Анна Филипповна даже в своем кругу считалась оригинальною по своим понятиям о модах и упорно держалась своих мнений, уверяя, что моды выдумывают портнихи, чтоб вытаскивать больше денег из кармана добрых людей.
Солнце всходило великолепно, когда мы в прежнем порядке уселись на дрожки и возвращались домой; ни одно облачко не омрачило небесной лазури.
- Смотри, Генечка, как играет солнышко, - сказала Марья Ивановна.
И в самом деле, оно будто колыхалось, переливаясь радужными лучами.
Тетушка благоговейно перекрестилась.
- Вся тварь радуется сегодня, - прибавила она. Несмотря на то, что тетушка приглашала почти всех соседей, на деле оказалось много званых и мало избранных: всякий желал провести этот день дома, в своей семье. Священник и дьякон с женами обедали у нас.

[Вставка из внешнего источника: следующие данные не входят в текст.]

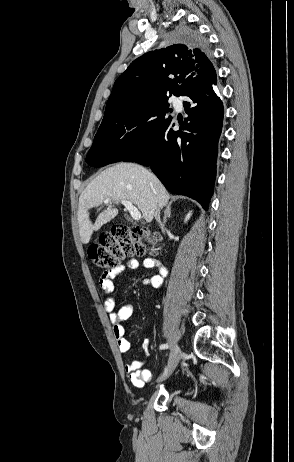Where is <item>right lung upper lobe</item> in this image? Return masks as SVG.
Instances as JSON below:
<instances>
[{
	"label": "right lung upper lobe",
	"mask_w": 294,
	"mask_h": 462,
	"mask_svg": "<svg viewBox=\"0 0 294 462\" xmlns=\"http://www.w3.org/2000/svg\"><path fill=\"white\" fill-rule=\"evenodd\" d=\"M216 76L207 50L176 44L134 60L115 81L104 117L146 100L182 95Z\"/></svg>",
	"instance_id": "1"
}]
</instances>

Явились и чай со сливками, и разнообразнейшая закуска. К обеду приехал из уездного города Митя, сын Марьи Ивановны, кончавший курс в уездном училище. Из маленького мальчика образовался длинный, сухощавый юноша, с глуповатою физиономией и добродушною улыбкой, открывавшею ряд широких белых зубов. Я не могла постичь, откуда взялся у него такой толстый, некрасивый нос.
- Вот и мой Дмитрий… - умильно сказала Марья Ивановна.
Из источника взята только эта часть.